いろいろ調べてみたら『クリクラ』の水が非常に安全できれいな水だと分かり、それ以来ずっと仏様用としても使っています。
【関連記事】:ウォーターサーバーの【クリクラ】を使った感想。メリット&デメリットを詳しく紹介
水鉢は汚れやすいのでキレイに掃除しよう
お墓参りをするときは水鉢へ水を注ぎますが、お墓参りが終わっても水鉢から水を抜くことはしません。
また、ほとんどのお墓は屋外にありますから、水鉢には雨水が溜まり、それで汚れが溜まってしまい、長時間溜まっていると頑固な汚れが付着します。
水鉢は重要な部分であると同時に汚れやすい部分でもあるので、きれいに掃除をするように心がけてください。
水鉢は、底の部分が磨かれておらずザラザラしている場合もありますので、水鉢を掃除するときには【歯ブラシ】を使うといいですよ。
歯ブラシだったら水鉢のザラザラな部分や隅の部分でも汚れをかき出すことができ、しかも【たわし】のように強いチカラが加わらないので、墓石が傷みにくいです。
また、歯ブラシは墓石の他の部分を掃除するときにも便利なので、お墓掃除専用に1つ買っておくと便利ですよ。

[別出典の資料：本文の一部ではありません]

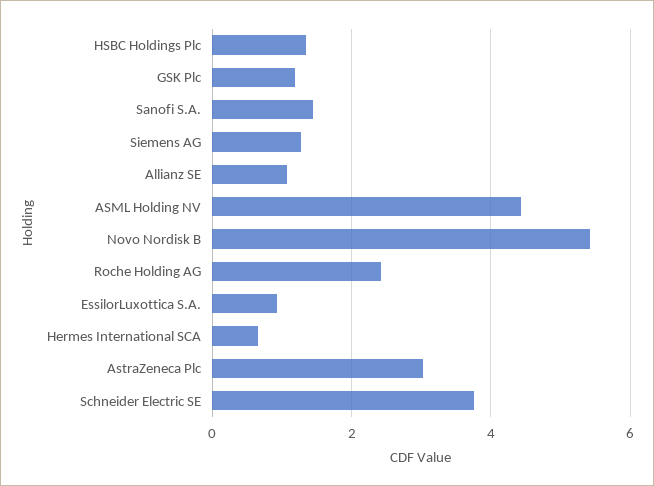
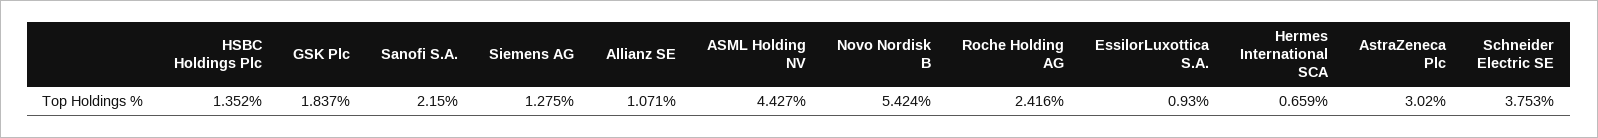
  {
    "HSBC Holdings Plc": 1.352,
-   "GSK Plc": 1.2,
+   "GSK Plc": 1.837,
-   "Sanofi S.A.": 1.4,
+   "Sanofi S.A.": 2.15,
    "Siemens AG": 1.275,
    "Allianz SE": 1.071,
    "ASML Holding NV": 4.427,
    "Novo Nordisk B": 5.424,
    "Roche Holding AG": 2.416,
    "EssilorLuxottica S.A.": 0.93,
    "Hermes International SCA": 0.659,
    "AstraZeneca Plc": 3.02,
    "Schneider Electric SE": 3.753
  }

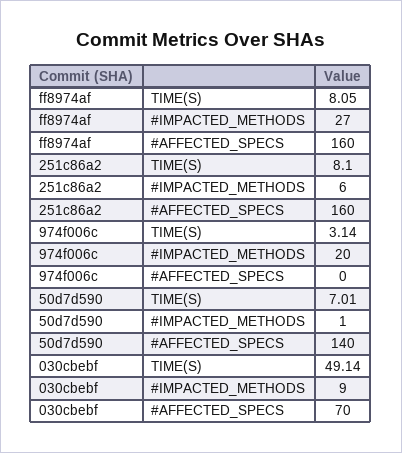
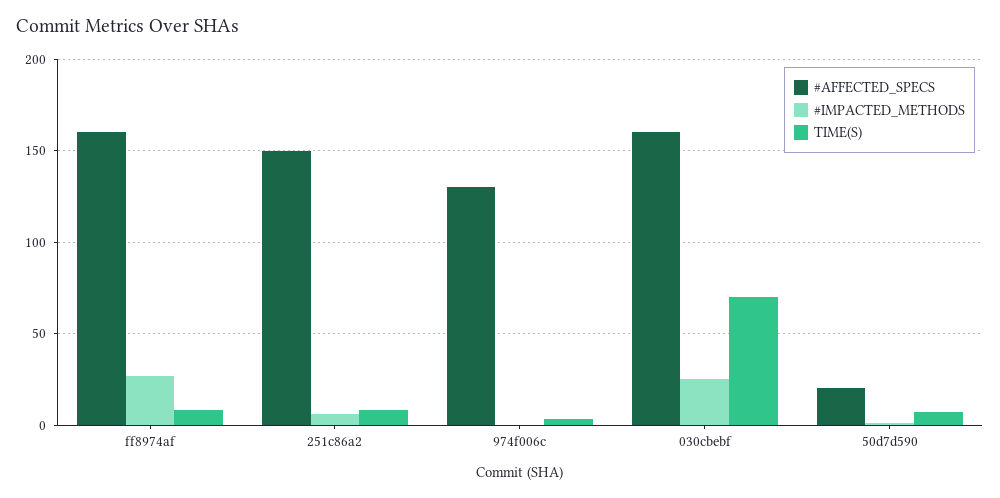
  {
    "TIME(S)": {
      "ff8974af": 8.05,
      "251c86a2": 8.1,
      "974f006c": 3.14,
      "50d7d590": 7.01,
-     "030cbebf": 49.14
+     "030cbebf": 70
    },
    "#IMPACTED_METHODS": {
      "ff8974af": 27,
      "251c86a2": 6,
-     "974f006c": 20,
+     "974f006c": 0,
      "50d7d590": 1,
-     "030cbebf": 9
+     "030cbebf": 25
    },
    "#AFFECTED_SPECS": {
      "ff8974af": 160,
-     "251c86a2": 160,
+     "251c86a2": 150,
-     "974f006c": 0,
+     "974f006c": 130,
-     "50d7d590": 140,
+     "50d7d590": 20,
-     "030cbebf": 70
+     "030cbebf": 160
    }
  }

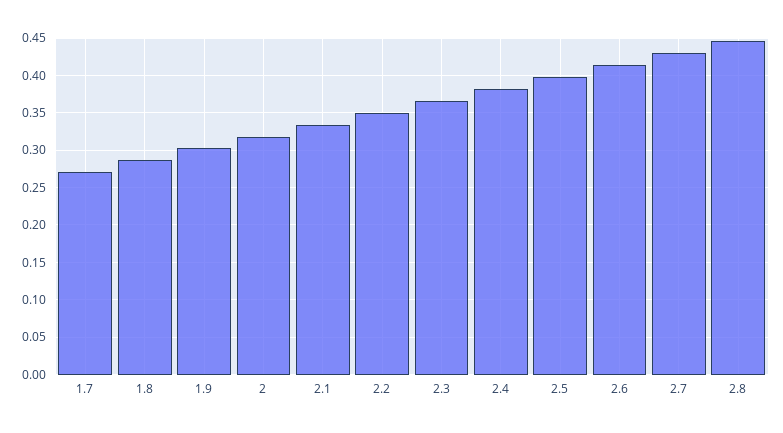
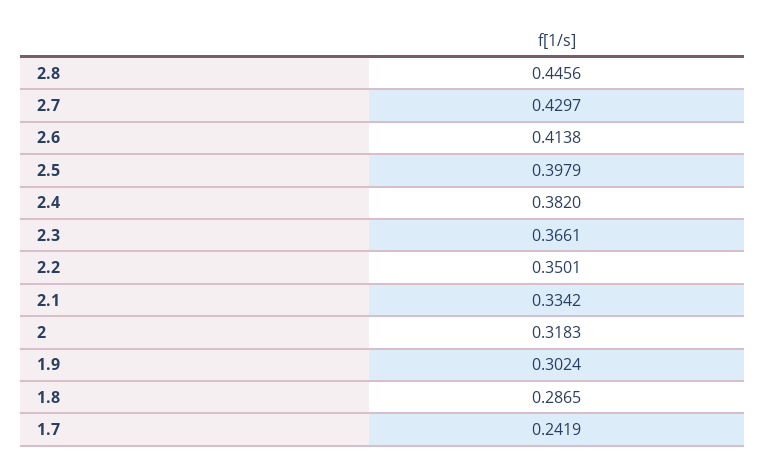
  {
-   "1.7": 0.27,
+   "1.7": 0.2419,
    "1.8": 0.2865,
    "1.9": 0.3024,
    "2": 0.3183,
    "2.1": 0.3342,
    "2.2": 0.3501,
    "2.3": 0.3661,
    "2.4": 0.382,
    "2.5": 0.3979,
    "2.6": 0.4138,
    "2.7": 0.4297,
    "2.8": 0.4456
  }

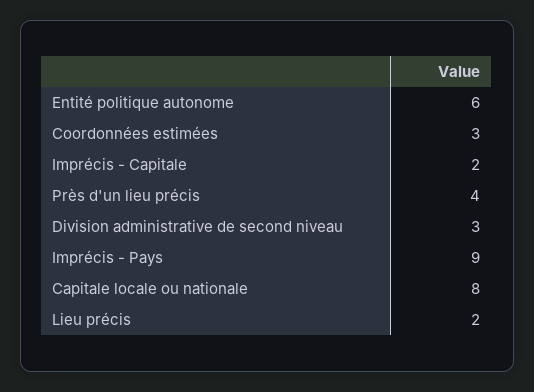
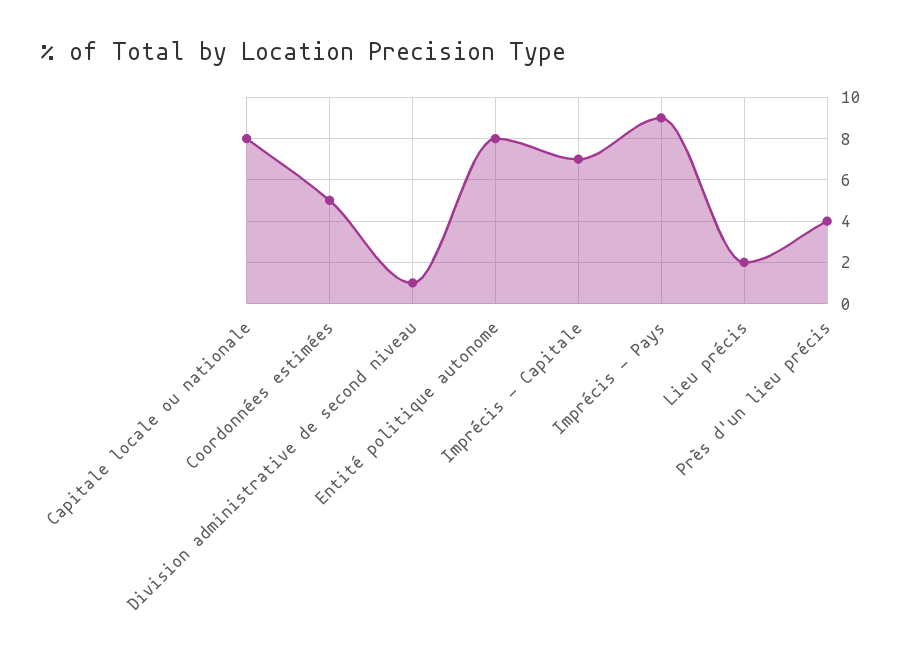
  {
-   "Entité politique autonome": 6,
+   "Entité politique autonome": 8,
-   "Coordonnées estimées": 3,
+   "Coordonnées estimées": 5,
-   "Imprécis - Capitale": 2,
+   "Imprécis - Capitale": 7,
    "Près d'un lieu précis": 4,
-   "Division administrative de second niveau": 3,
+   "Division administrative de second niveau": 1,
    "Imprécis - Pays": 9,
    "Capitale locale ou nationale": 8,
    "Lieu précis": 2
  }

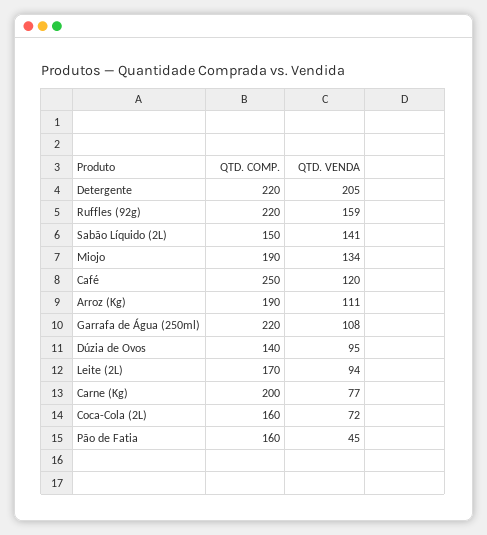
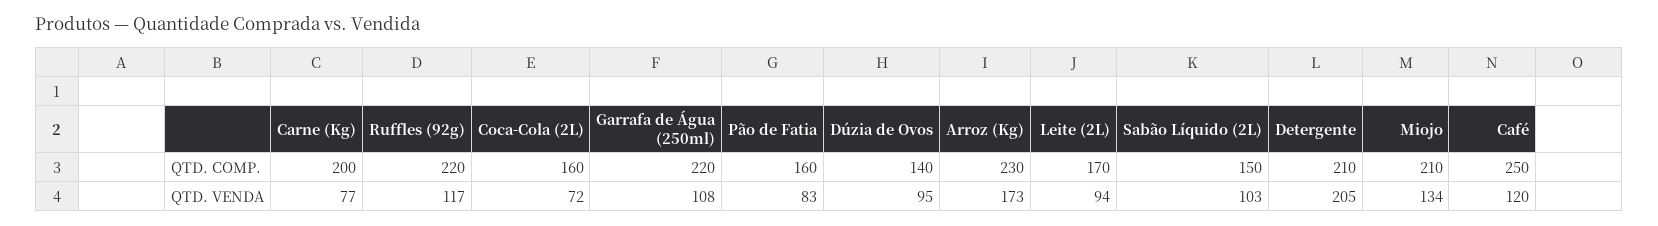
  {
    "QTD. COMP.": {
-     "Detergente": 220,
+     "Detergente": 210,
      "Ruffles (92g)": 220,
      "Sabão Líquido (2L)": 150,
-     "Miojo": 190,
+     "Miojo": 210,
      "Café": 250,
-     "Arroz (Kg)": 190,
+     "Arroz (Kg)": 230,
      "Garrafa de Água (250ml)": 220,
      "Dúzia de Ovos": 140,
      "Leite (2L)": 170,
      "Carne (Kg)": 200,
      "Coca-Cola (2L)": 160,
      "Pão de Fatia": 160
    },
    "QTD. VENDA": {
      "Detergente": 205,
-     "Ruffles (92g)": 159,
+     "Ruffles (92g)": 117,
-     "Sabão Líquido (2L)": 141,
+     "Sabão Líquido (2L)": 103,
      "Miojo": 134,
      "Café": 120,
-     "Arroz (Kg)": 111,
+     "Arroz (Kg)": 173,
      "Garrafa de Água (250ml)": 108,
      "Dúzia de Ovos": 95,
      "Leite (2L)": 94,
      "Carne (Kg)": 77,
      "Coca-Cola (2L)": 72,
-     "Pão de Fatia": 45
+     "Pão de Fatia": 83
    }
  }

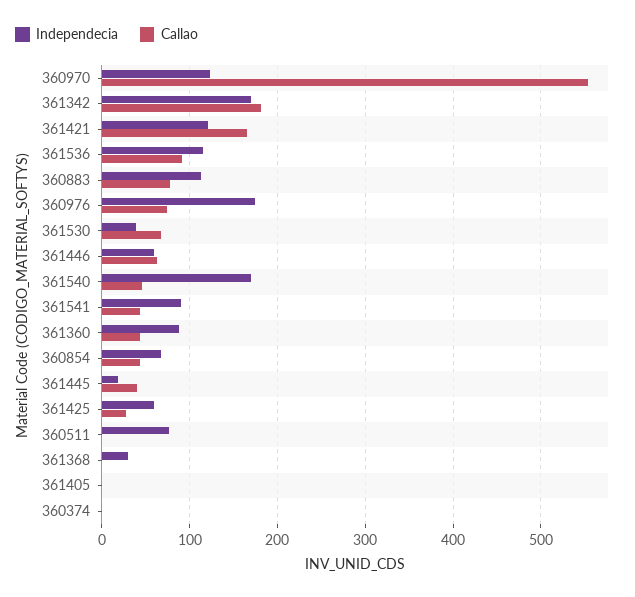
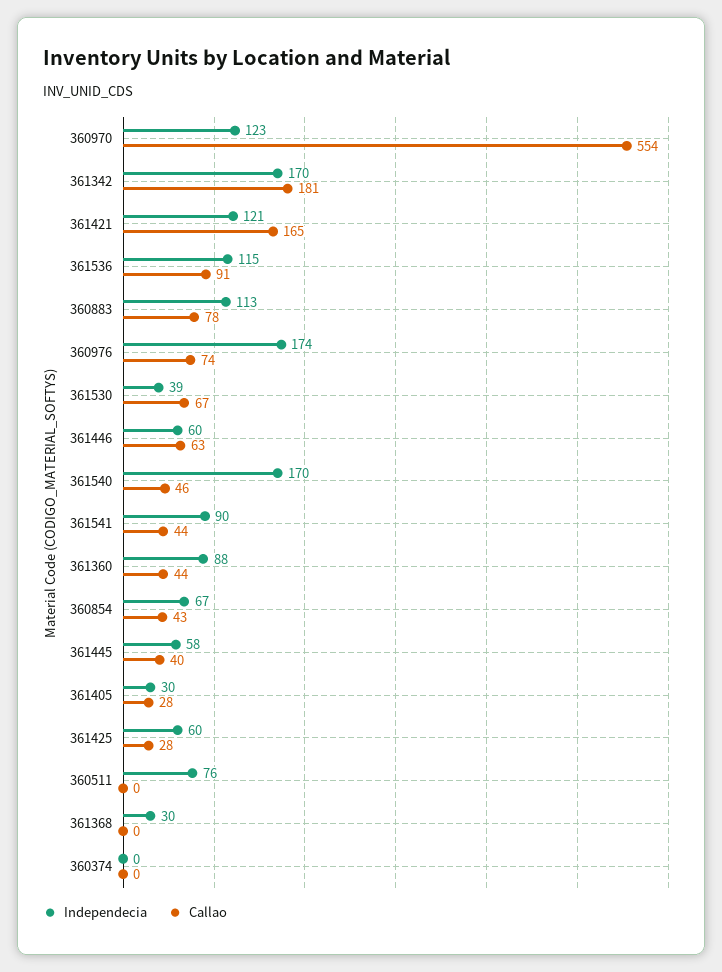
  {
    "Independecia": {
      "360970": 123,
      "361342": 170,
      "361421": 121,
      "361536": 115,
      "360883": 113,
      "360976": 174,
      "361530": 39,
      "361446": 60,
      "361540": 170,
      "361541": 90,
      "361360": 88,
      "360854": 67,
-     "361445": 20,
+     "361445": 58,
      "361425": 60,
      "360511": 76,
      "361368": 30,
-     "361405": 0,
+     "361405": 30,
      "360374": 0
    },
    "Callao": {
      "360970": 554,
      "361342": 181,
      "361421": 165,
      "361536": 91,
      "360883": 78,
      "360976": 74,
      "361530": 67,
      "361446": 63,
      "361540": 46,
      "361541": 44,
      "361360": 44,
      "360854": 43,
      "361445": 40,
      "361425": 28,
      "360511": 0,
      "361368": 0,
-     "361405": 0,
+     "361405": 28,
      "360374": 0
    }
  }

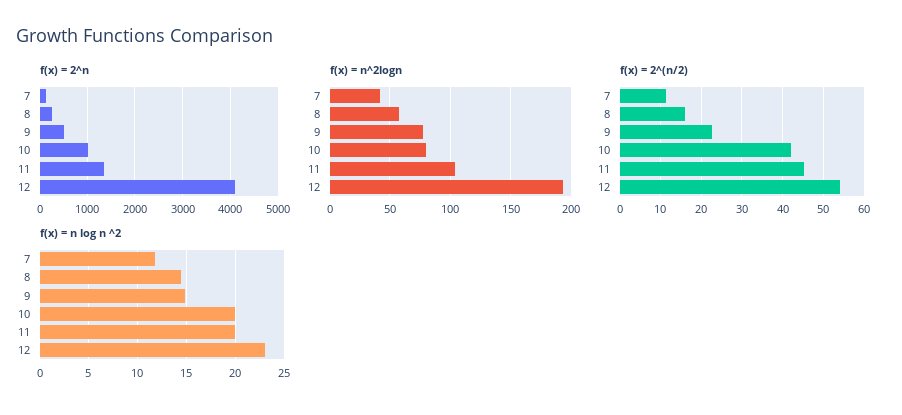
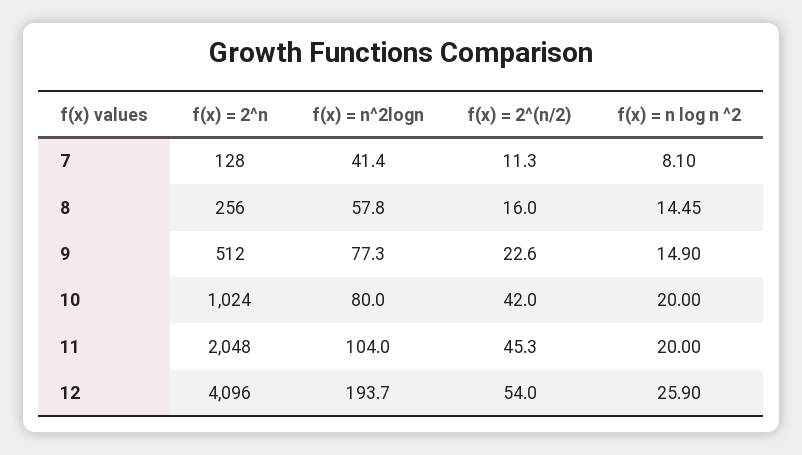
  {
    "f(x) = 2^n": {
      "7": 128,
      "8": 256,
      "9": 512,
      "10": 1024,
-     "11": 1400,
+     "11": 2048,
      "12": 4096
    },
    "f(x) = n^2logn": {
      "7": 41.4,
      "8": 57.8,
      "9": 77.3,
      "10": 80,
      "11": 104,
      "12": 193.7
    },
    "f(x) = 2^(n/2)": {
      "7": 11.3,
      "8": 16,
      "9": 22.6,
      "10": 42,
      "11": 45.3,
      "12": 54
    },
    "f(x) = n log n ^2": {
-     "7": 12,
+     "7": 8.1,
      "8": 14.45,
      "9": 14.9,
      "10": 20,
      "11": 20,
-     "12": 23
+     "12": 25.9
    }
  }

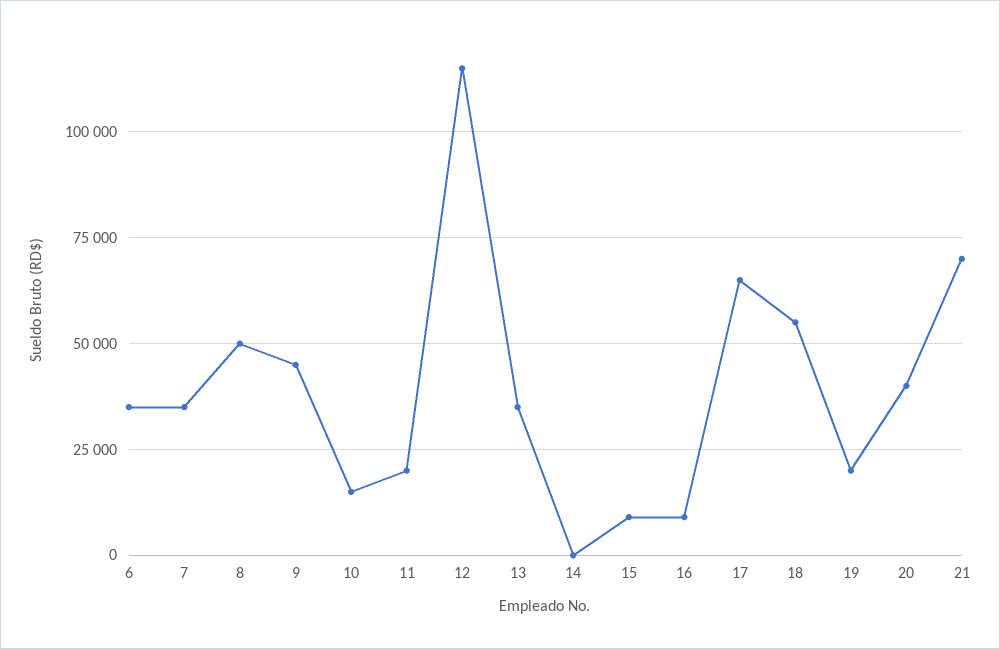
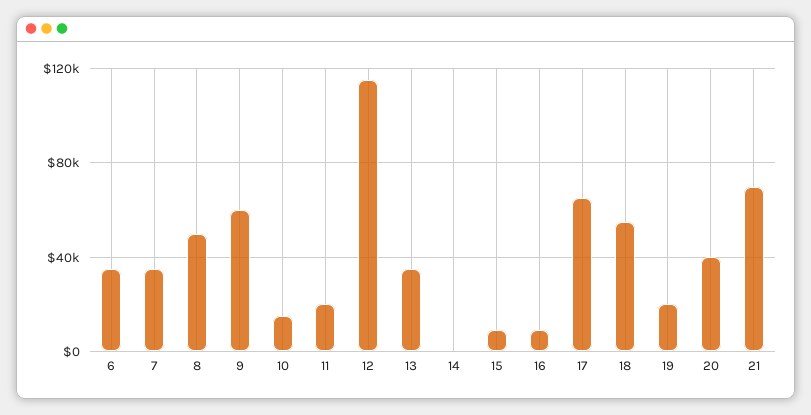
  {
    "6": 35000,
    "7": 35000,
    "8": 50000,
-   "9": 45000,
+   "9": 60000,
    "10": 15000,
    "11": 20000,
    "12": 115000,
    "13": 35000,
    "14": 0,
    "15": 10000,
    "16": 10000,
    "17": 65000,
    "18": 55000,
    "19": 20000,
    "20": 40000,
    "21": 70000
  }

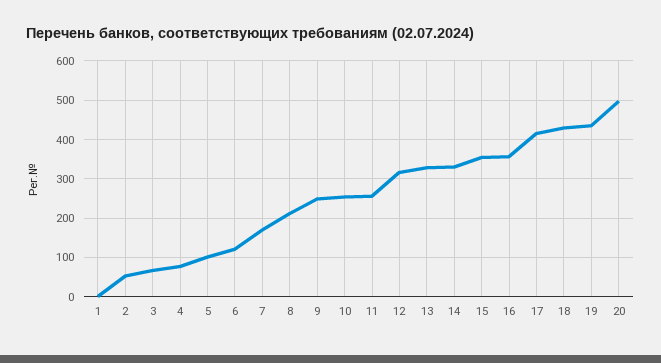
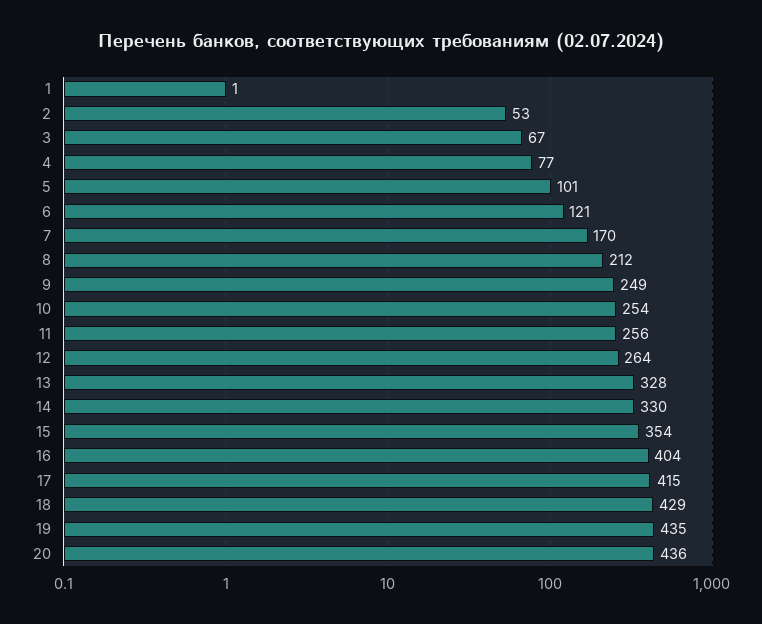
  {
    "1": 1,
    "2": 53,
    "3": 67,
    "4": 77,
    "5": 101,
    "6": 121,
    "7": 170,
    "8": 212,
    "9": 249,
    "10": 254,
    "11": 256,
-   "12": 320,
+   "12": 264,
    "13": 328,
    "14": 330,
    "15": 354,
-   "16": 360,
+   "16": 404,
    "17": 415,
    "18": 429,
    "19": 435,
-   "20": 500
+   "20": 436
  }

まとめ:水鉢には何も置かず、きれいな水をそのまま注ぎ入れましょう。
お墓の中央にある【くぼみ】は『水鉢(みずばち)』といい、その名のとおり【お水を注ぎ入れて供える場所】です。
よく湯呑みやコップに水を入れてから水鉢へ供える人がいますが、自宅から持ってきたキレイな水を直接注ぎ入れるだけでかまいません。
水鉢に湯呑みやコップを置くと、ときどき猫やカラスが引っかけてしまい、地面に落ちて割れてしまうことがあります。
お墓参りには小さなお子様も来ますので、お子様が割れた湯呑みなどの破片を触ったり、万が一にも口の中へ入れたら大変です。
わざわざ不要なリスクを冒してまで水鉢に湯呑みやコップを置くことはありません。
また、お酒やジュースを供えるのもあまりおすすめできません。
やはり仏様へ供えるのは【きれいな水】であることが理想的です。
水鉢には何も置かずに、家から持ってきたきれいな水だけを供えるようにしましょう。